The son of the Liberian man fighting for his life in a Dallas hospital after contracting Ebola asked the community to keep praying for his family in a statement to the media Tuesday night.
“I just came out here because I feel like God was calling me to see my dad even though I got school still going on,” said Karsiah Eric Duncan, who is in college in West Texas and hasn’t seen his father, Thomas Eric Duncan, since he was three.
Karsiah has visited Texas Health Presbyterian Hospital, where his father is in critical condition and being treated with an experimental Ebola drug, but did not get to see him.

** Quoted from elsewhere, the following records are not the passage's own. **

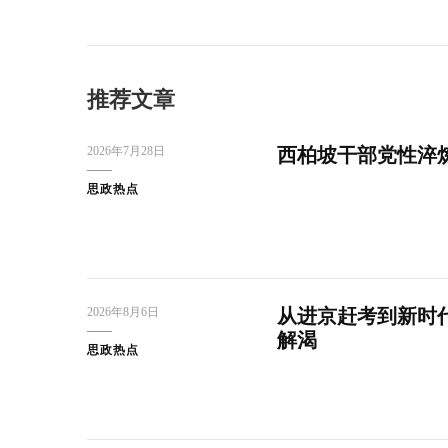
推荐文章
2026年7月28日
西柏坡干部党性淬
思政热点
2026年8月6日
从进京赶考到新时
解渴
思政热点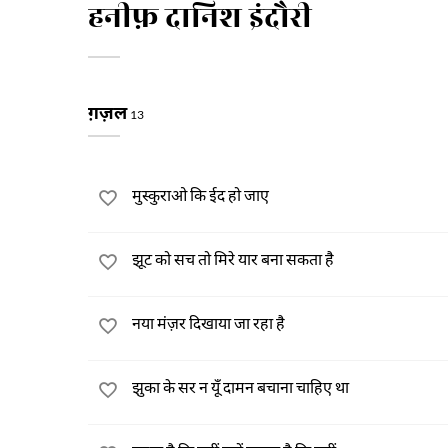
हनीफ़ दानिश इंदौरी
ग़ज़ल
13
मुस्कुराओ कि ईद हो जाए
झूट को सच तो मिरे यार बना सकता है
नया मंज़र दिखाया जा रहा है
झुका के सर न यूँ दामन बचाना चाहिए था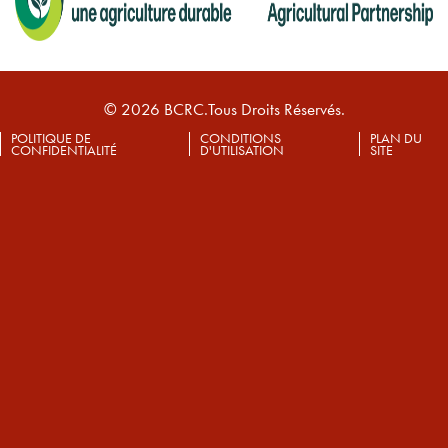
© 2026 BCRC.Tous Droits Réservés.
POLITIQUE DE
CONDITIONS
PLAN DU
CONFIDENTIALITÉ
D'UTILISATION
SITE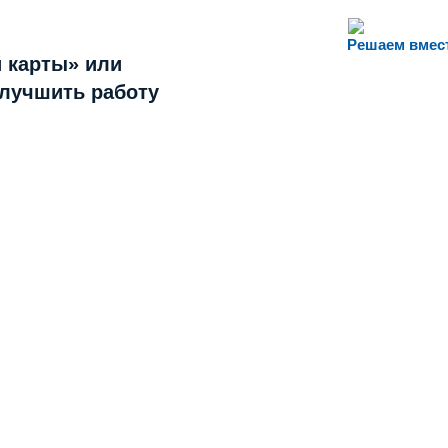
Решаем вмес
 карты» или
улучшить работу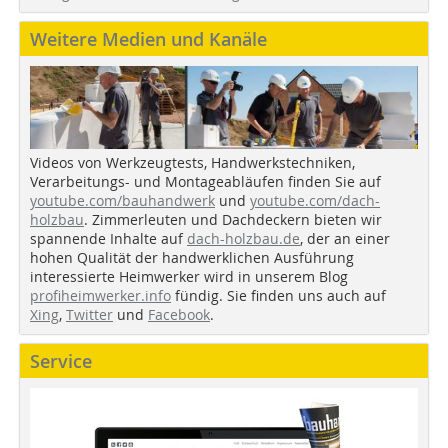
Weitere Medien und Kanäle
Videos von Werkzeugtests, Handwerkstechniken,
Verarbeitungs- und Montageabläufen finden Sie auf
youtube.com/bauhandwerk
und
youtube.com/dach-
holzbau
. Zimmerleuten und Dachdeckern bieten wir
spannende Inhalte auf
dach-holzbau.de
, der an einer
hohen Qualität der handwerklichen Ausführung
interessierte Heimwerker wird in unserem Blog
profiheimwerker.info
fündig. Sie finden uns auch auf
Xing
,
Twitter
und
Facebook
.
Service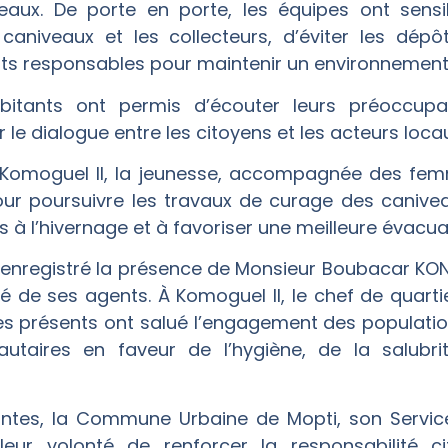
aux. De porte en porte, les équipes ont sensib
caniveaux et les collecteurs, d’éviter les dép
 responsables pour maintenir un environnement 
itants ont permis d’écouter leurs préoccupa
r le dialogue entre les citoyens et les acteurs loca
 Komoguel II, la jeunesse, accompagnée des fe
ur poursuivre les travaux de curage des caniveau
iés à l’hivernage et à favoriser une meilleure évacu
t enregistré la présence de Monsieur Boubacar KON
 de ses agents. À Komoguel II, le chef de quartie
les présents ont salué l’engagement des populatio
utaires en faveur de l’hygiène, de la salubr
intes, la Commune Urbaine de Mopti, son Servic
ur volonté de renforcer la responsabilité ci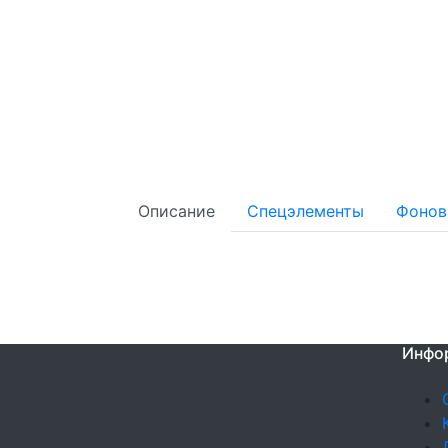
Описание
Спецэлементы
Фонов
Инфо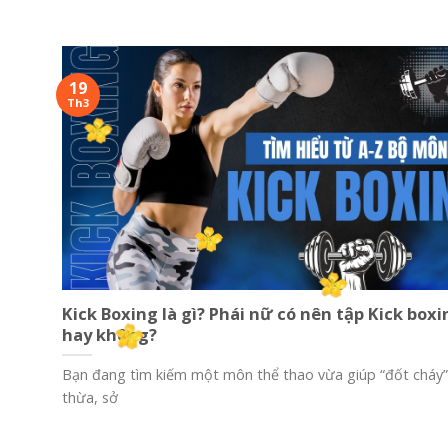
19
Th3
Kick Boxing là gì? Phái nữ có nên tập Kick boxi
hay không?
Bạn đang tìm kiếm một môn thể thao vừa giúp “đốt cháy
thừa, sở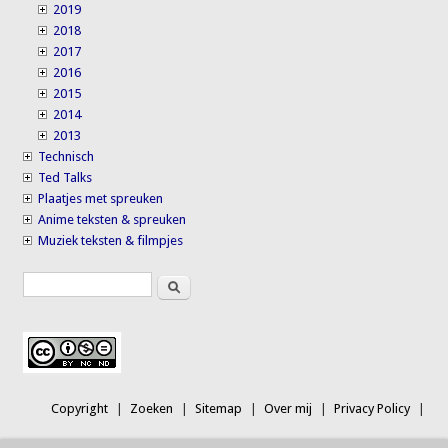
2019
2018
2017
2016
2015
2014
2013
Technisch
Ted Talks
Plaatjes met spreuken
Anime teksten & spreuken
Muziek teksten & filmpjes
Search
Search form
Copyright
Zoeken
Sitemap
Over mij
Privacy Policy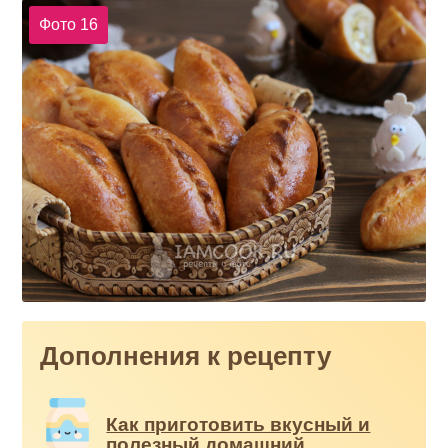
Фото 16
Дополнения к рецепту
Как приготовить вкусный и
полезный домашний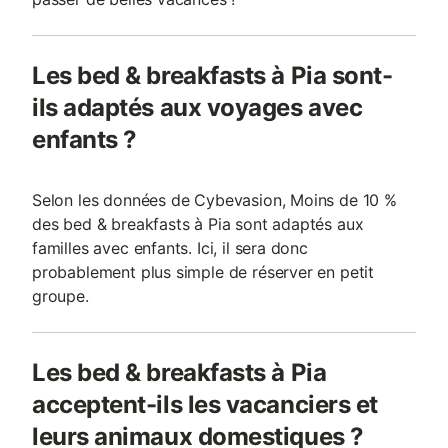
Les bed & breakfasts à Pia sont-
ils adaptés aux voyages avec
enfants ?
Selon les données de Cybevasion, Moins de 10 %
des bed & breakfasts à Pia sont adaptés aux
familles avec enfants. Ici, il sera donc
probablement plus simple de réserver en petit
groupe.
Les bed & breakfasts à Pia
acceptent-ils les vacanciers et
leurs animaux domestiques ?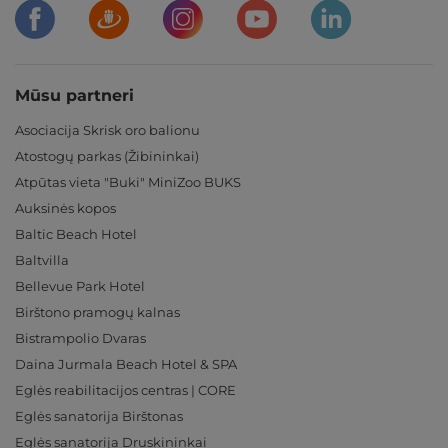
Mūsu partneri
Asociacija Skrisk oro balionu
Atostogų parkas (Žibininkai)
Atpūtas vieta "Buki" MiniZoo BUKS
Auksinės kopos
Baltic Beach Hotel
Baltvilla
Bellevue Park Hotel
Birštono pramogų kalnas
Bistrampolio Dvaras
Daina Jurmala Beach Hotel & SPA
Eglės reabilitacijos centras | CORE
Eglės sanatorija Birštonas
Eglės sanatorija Druskininkai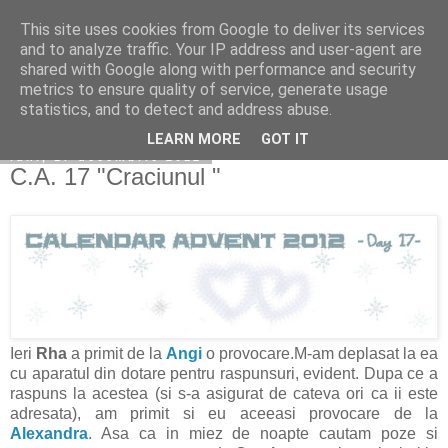
This site uses cookies from Google to deliver its services
Copilarim
and to analyze traffic. Your IP address and user-agent are
shared with Google along with performance and security
metrics to ensure quality of service, generate usage
statistics, and to detect and address abuse.
▼
LEARN MORE
GOT IT
luni, 17 decembrie 2012
C.A. 17 "Craciunul "
Ieri
Rha
a primit de la
Angi
o provocare.M-am deplasat la ea
cu aparatul din dotare pentru raspunsuri, evident. Dupa ce a
raspuns la acestea (si s-a asigurat de cateva ori ca ii este
adresata), am primit si eu aceeasi provocare de la
Alexandra
. Asa ca in miez de noapte cautam poze si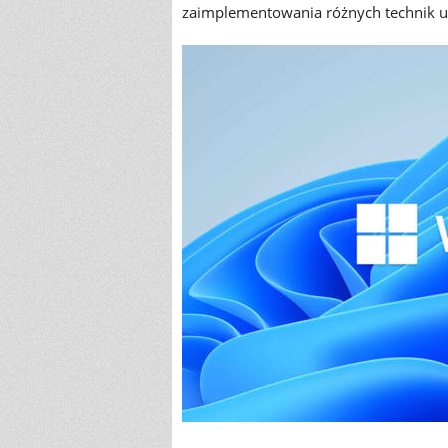
zaimplementowania różnych technik u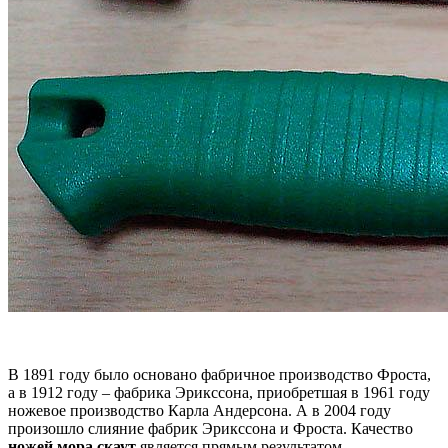
В 1891 году было основано фабричное производство Фроста,
а в 1912 году – фабрика Эрикссона, приобретшая в 1961 году
ножевое производство Карла Андерсона. А в 2004 году
произошло слияние фабрик Эрикссона и Фроста. Качество
ножей мора скаут
является прямым результатом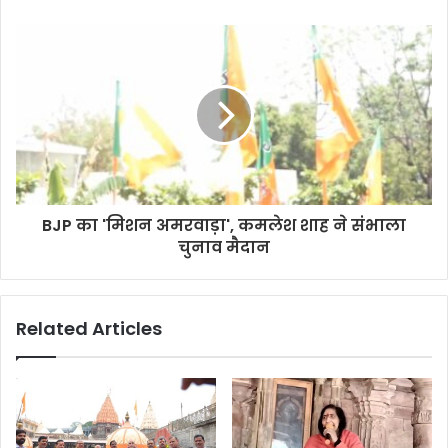
BJP का 'मिशन अमरवाड़ा', कमलेश शाह ने संभाला
चुनाव मैदान
Related Articles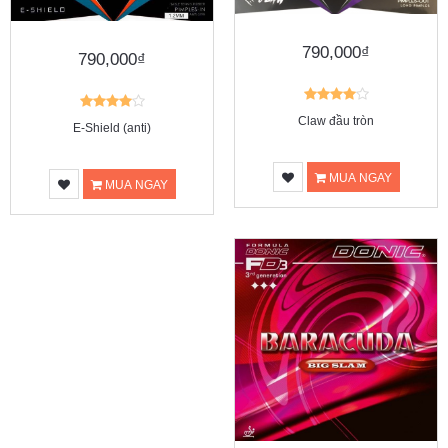
790,000₫
790,000₫
Claw đầu tròn
E-Shield (anti)
MUA NGAY
MUA NGAY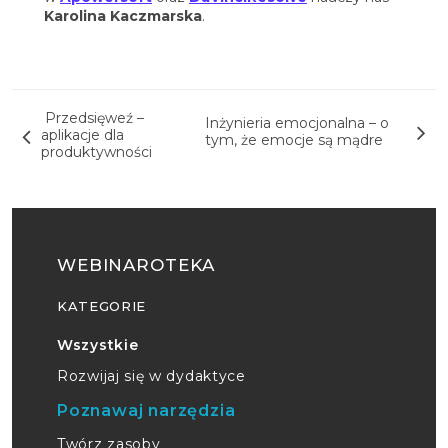
Karolina Kaczmarska
.
Nawigacja wpisu
Przedsięweź –
Inżynieria emocjonalna – o
aplikacje dla
tym, że emocje są mądre
produktywności
WEBINAROTEKA
KATEGORIE
Wszystkie
Rozwijaj się w dydaktyce
Poznawaj narzędzia
Twórz zasoby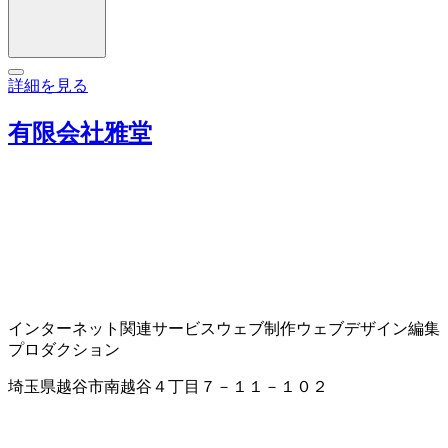
詳細を見る
有限会社雅堂
インターネット関連サービス
ウェブ制作
ウェブデザイン
編集
プロダクション
埼玉県越谷市南越谷４丁目７－１１－１０２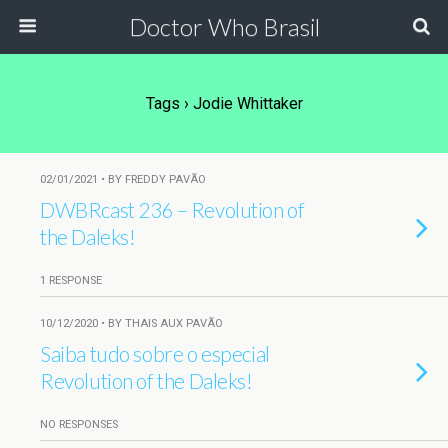
Doctor Who Brasil
Tags › Jodie Whittaker
02/01/2021 • BY FREDDY PAVÃO
DWBRcast 236 – Revolution of
the Daleks!
1 RESPONSE
10/12/2020 • BY THAIS AUX PAVÃO
Saiba tudo sobre o especial
Revolution of the Daleks!
NO RESPONSES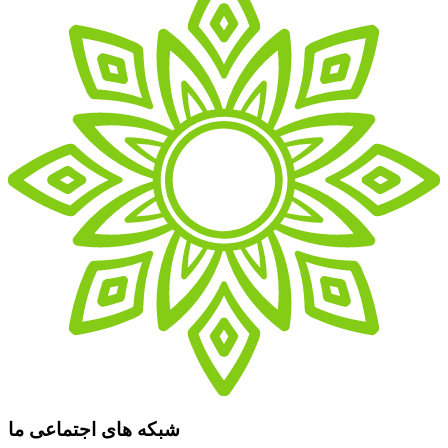
شبکه های اجتماعی ما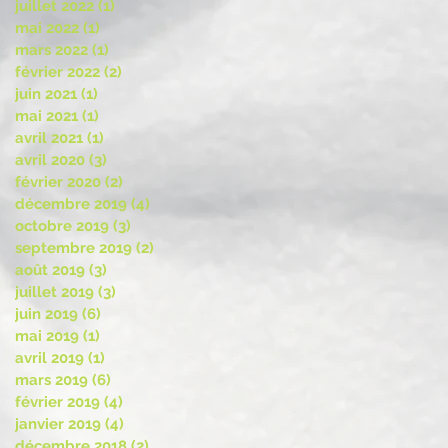
juillet 2022
(1)
1 post
mai 2022
(1)
1 post
mars 2022
(1)
1 post
février 2022
(2)
2 posts
juin 2021
(1)
1 post
mai 2021
(1)
1 post
avril 2021
(1)
1 post
avril 2020
(3)
3 posts
février 2020
(2)
2 posts
décembre 2019
(4)
4 posts
octobre 2019
(3)
3 posts
septembre 2019
(2)
2 posts
août 2019
(3)
3 posts
juillet 2019
(3)
3 posts
juin 2019
(6)
6 posts
mai 2019
(1)
1 post
avril 2019
(1)
1 post
mars 2019
(6)
6 posts
février 2019
(4)
4 posts
janvier 2019
(4)
4 posts
décembre 2018
(2)
2 posts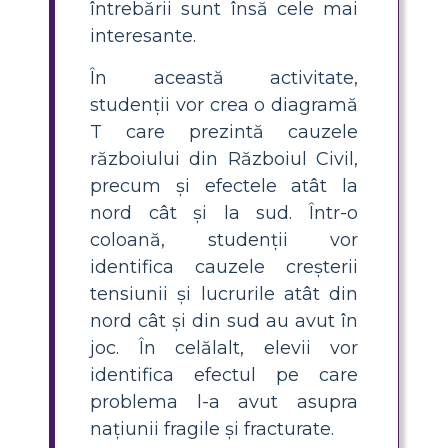
întrebării sunt însă cele mai
interesante.
În această activitate,
studenții vor crea o diagramă
T care prezintă cauzele
războiului din Războiul Civil,
precum și efectele atât la
nord cât și la sud. Într-o
coloană, studenții vor
identifica cauzele creșterii
tensiunii și lucrurile atât din
nord cât și din sud au avut în
joc. În celălalt, elevii vor
identifica efectul pe care
problema l-a avut asupra
națiunii fragile și fracturate.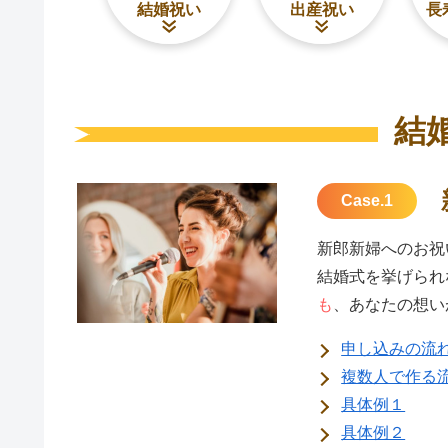
結婚祝い
出産祝い
長
結
Case.1
新郎新婦へのお祝
結婚式を挙げられ
も
、あなたの想い
申し込みの流
複数人で作る
具体例１
具体例２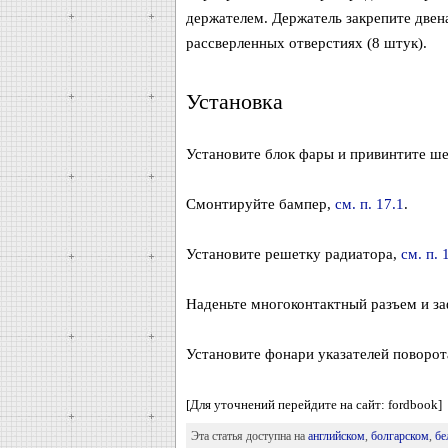
держателем. Держатель закрепите двен
рассверленных отверстиях (8 штук).
Установка
Установите блок фары и привинтите ш
Смонтируйте бампер,
см. п. 17.1
.
Установите решетку радиатора,
см. п. 
Наденьте многоконтактный разъем и за
Установите фонари указателей поворот
[Для уточнений перейдите на сайт: fordbook]
Эта статья доступна на
английском
,
болгарском
,
бе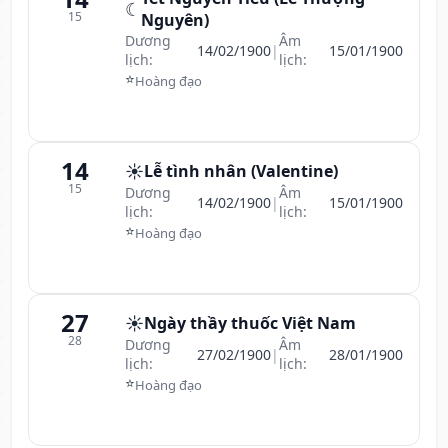
☾
15
Nguyên)
Dương
Âm
14/02/1900
|
15/01/1900
lịch:
lịch:
⭐
Hoàng đạo
14
☀️
Lễ tình nhân (Valentine)
15
Dương
Âm
14/02/1900
|
15/01/1900
lịch:
lịch:
⭐
Hoàng đạo
27
☀️
Ngày thầy thuốc Việt Nam
28
Dương
Âm
27/02/1900
|
28/01/1900
lịch:
lịch:
⭐
Hoàng đạo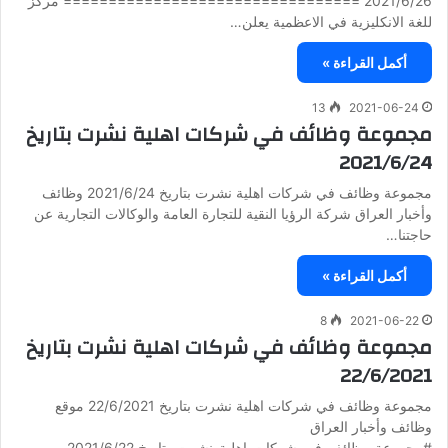
2021/6/26 ================================= مركز
للغة الانكليزية في الاعظمية يعلن…
أكمل القراءة »
13
2021-06-24
مجموعة وظائف في شركات اهلية نشرت بتاريخ
2021/6/24
مجموعة وظائف في شركات اهلية نشرت بتاريخ 2021/6/24 وظائف
وأخبار العراق شركة الرؤيا النقية للتجارة العامة والوكالات التجارية عن
حاجتنا…
أكمل القراءة »
8
2021-06-22
مجموعة وظائف في شركات اهلية نشرت بتاريخ
22/6/2021
مجموعة وظائف في شركات اهلية نشرت بتاريخ 22/6/2021 موقع
وظائف وأخبار العراق
#مجموعة_وظائف_في_شركات_اهلية_نشرت_بتاريخ 2021/6/22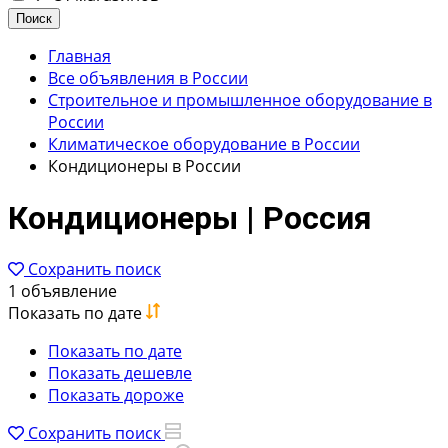
Поиск
Главная
Все объявления в России
Строительное и промышленное оборудование в
России
Климатическое оборудование в России
Кондиционеры в России
Кондиционеры | Россия
Сохранить поиск
1 объявление
Показать по дате
Показать по дате
Показать дешевле
Показать дороже
Сохранить поиск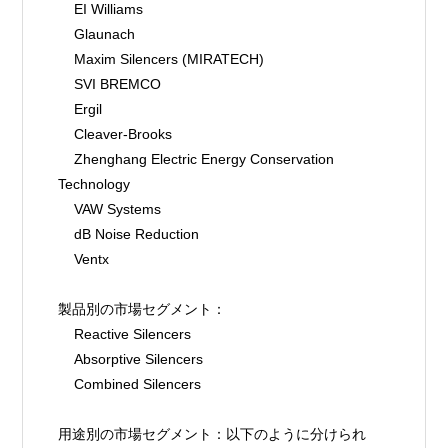
    EI Williams
    Glaunach
    Maxim Silencers (MIRATECH)
    SVI BREMCO
    Ergil
    Cleaver-Brooks
    Zhenghang Electric Energy Conservation 
Technology
    VAW Systems
    dB Noise Reduction
    Ventx
製品別の市場セグメント：
    Reactive Silencers
    Absorptive Silencers
    Combined Silencers
用途別の市場セグメント：以下のように分けられ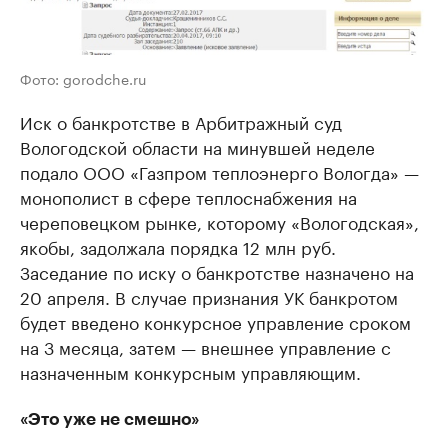
Фото: gorodche.ru
Иск о банкротстве в Арбитражный суд
Вологодской области на минувшей неделе
подало ООО «Газпром теплоэнерго Вологда» —
монополист в сфере теплоснабжения на
череповецком рынке, которому «Вологодская»,
якобы, задолжала порядка 12 млн руб.
Заседание по иску о банкротстве назначено на
20 апреля. В случае признания УК банкротом
будет введено конкурсное управление сроком
на 3 месяца, затем — внешнее управление с
назначенным конкурсным управляющим.
«Это уже не смешно»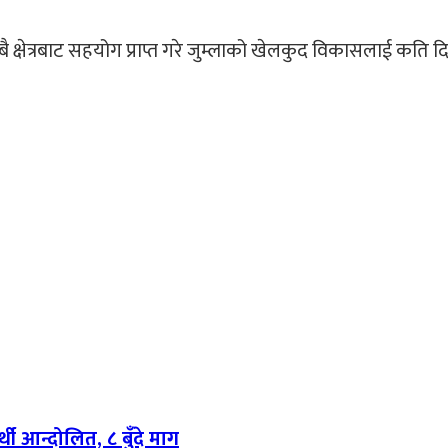
ै क्षेत्रबाट सहयोग प्राप्त गरे जुम्लाको खेलकुद विकासलाई कति 
थी आन्दोलित, ८ बुँदे माग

Duncan is the first person diagnosed with Ebola outside of Africa, though a nurse in Spain has since come down with the disease after treating two Ebola-stricken missionaries who had returned from Sierra Leone.
Karsiah thanked members of the community for their support, the hospital treating his father, and President Obama for deploying troops to join the fight against Ebola in West Africa. He also had a message for his mother, Louise Troh, who has been living under quarantine for a week so far to ensure that she has not contracted the disease.
“Be strong,” he said. “Even though it’s hard being in a house for 21 days and not knowing what’s going to happen after she gets out.”
Ebola can take up to 21 days to manifest symptoms.
The young man also had a request for the community at large. “Keep praying that my family is going to be okay and my dad makes it out safely,” he said. “I hope they find a cure for it.”